UAB Researchers Use CRISPR Technology to Target Childhood Syndrome
In the last couple of years there’s been a bonanza in life sciences around something called CRISPR. This is a process that bacteria do naturally as a defense mechanism, but scientists have figured out how to use it to snip out specific genes from DNA and replace them. In other words, it makes cheaper and more precise genetic editing possible.
“This kind of CRISPR technology that many people are practicing now is going to change the whole field of medicine,” says Tim Townes, director of the UAB Stem Cell Institute.
Townes led a team that published a paper Thursday in Cell Reports on their use of CRISPR to develop a potential new cure for a troubling condition in children. It’s called severe combined immunodeficiency or SCID. Children born with SCID have no immune response so they can’t fight invading viruses or bacteria. It’s more popularly know as the “bubble boy” syndrome. The only current treatment is a bone marrow transplant. Otherwise SCID is fatal.
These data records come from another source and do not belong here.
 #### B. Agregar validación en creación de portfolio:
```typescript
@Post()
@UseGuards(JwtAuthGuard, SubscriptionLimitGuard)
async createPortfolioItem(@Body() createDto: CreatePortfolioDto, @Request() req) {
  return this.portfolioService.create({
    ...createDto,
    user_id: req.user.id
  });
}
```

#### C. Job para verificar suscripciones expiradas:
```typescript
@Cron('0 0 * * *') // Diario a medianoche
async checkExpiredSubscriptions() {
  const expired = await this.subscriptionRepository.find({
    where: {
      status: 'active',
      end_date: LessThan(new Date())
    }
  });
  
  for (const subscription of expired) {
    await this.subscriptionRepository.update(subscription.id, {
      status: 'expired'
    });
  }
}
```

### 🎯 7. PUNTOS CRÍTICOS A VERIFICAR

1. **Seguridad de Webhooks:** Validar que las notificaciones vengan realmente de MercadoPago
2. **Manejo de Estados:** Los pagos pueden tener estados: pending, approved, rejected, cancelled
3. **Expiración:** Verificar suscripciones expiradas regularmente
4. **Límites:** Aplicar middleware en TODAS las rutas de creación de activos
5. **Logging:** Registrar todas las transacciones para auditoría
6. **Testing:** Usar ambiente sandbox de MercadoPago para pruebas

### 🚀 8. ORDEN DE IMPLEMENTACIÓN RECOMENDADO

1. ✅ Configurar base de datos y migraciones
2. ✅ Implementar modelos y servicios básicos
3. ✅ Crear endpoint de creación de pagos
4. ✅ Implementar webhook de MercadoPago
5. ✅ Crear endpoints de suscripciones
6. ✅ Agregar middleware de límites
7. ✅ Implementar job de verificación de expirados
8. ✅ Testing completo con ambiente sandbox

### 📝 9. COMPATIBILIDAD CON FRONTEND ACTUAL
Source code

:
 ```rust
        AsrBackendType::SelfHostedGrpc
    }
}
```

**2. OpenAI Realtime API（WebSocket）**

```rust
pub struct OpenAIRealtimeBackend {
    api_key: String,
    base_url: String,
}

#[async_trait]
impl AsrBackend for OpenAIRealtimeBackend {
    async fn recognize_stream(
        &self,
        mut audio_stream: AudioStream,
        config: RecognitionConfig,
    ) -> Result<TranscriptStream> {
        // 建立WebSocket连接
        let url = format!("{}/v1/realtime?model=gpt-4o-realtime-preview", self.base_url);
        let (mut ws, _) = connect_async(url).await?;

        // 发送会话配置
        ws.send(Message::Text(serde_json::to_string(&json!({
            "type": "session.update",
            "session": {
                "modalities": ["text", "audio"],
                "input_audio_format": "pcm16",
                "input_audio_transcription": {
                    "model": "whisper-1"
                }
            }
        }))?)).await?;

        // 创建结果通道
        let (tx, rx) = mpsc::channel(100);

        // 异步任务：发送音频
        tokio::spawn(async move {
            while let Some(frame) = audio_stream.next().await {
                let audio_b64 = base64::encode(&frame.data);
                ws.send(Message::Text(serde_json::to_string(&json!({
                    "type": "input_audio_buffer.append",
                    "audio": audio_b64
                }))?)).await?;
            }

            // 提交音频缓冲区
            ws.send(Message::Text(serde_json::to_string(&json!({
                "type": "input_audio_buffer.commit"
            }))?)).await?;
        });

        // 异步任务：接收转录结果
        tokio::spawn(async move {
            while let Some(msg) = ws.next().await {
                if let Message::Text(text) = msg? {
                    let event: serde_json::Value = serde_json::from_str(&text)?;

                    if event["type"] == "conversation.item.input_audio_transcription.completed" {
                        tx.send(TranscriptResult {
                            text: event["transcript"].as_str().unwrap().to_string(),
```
Townes received skin cells from a patient who was successfully cured through a bone marrow transplant. His team then changed those cells to stem cells and used the CRISPR technique to change the one DNA base pair that causes SCID. The idea is that those cells would then be converted to blood stem cells and transplanted back into the patient, curing him or her.
“So they would be getting their own cells. But those cells would be corrected,” said Townes.
The Food and Drug Administration hasn’t allowed any studies on people using CRISPR yet, but Townes expects UAB to start clinical trials on the SCID therapy within two years.
While CRISPR has the potential to revolutionize biology, from curing genetic diseases to creating mosquitos that can’t carry malaria, it comes with weighty ethical concerns. Scientists and bioethicists are already warning about unintended consequences from changed genes, particularly if they are passed on to children. Also, CRISPR could theoretically be used to by parents to create “designer babies,” genetically engineered for desirable traits.
Scientists in China prompted an uproar earlier this year when they announced they used CRISPR to alter genes in human embryos.
Townes said they check carefully they only change the base pair targeted. He also says they’re only interested in curing disease.
“Any technology can be used for good or not so good purposes,” said Townes. “We want to develop new technology and it’s up to society as a whole to apply them in the correct way.”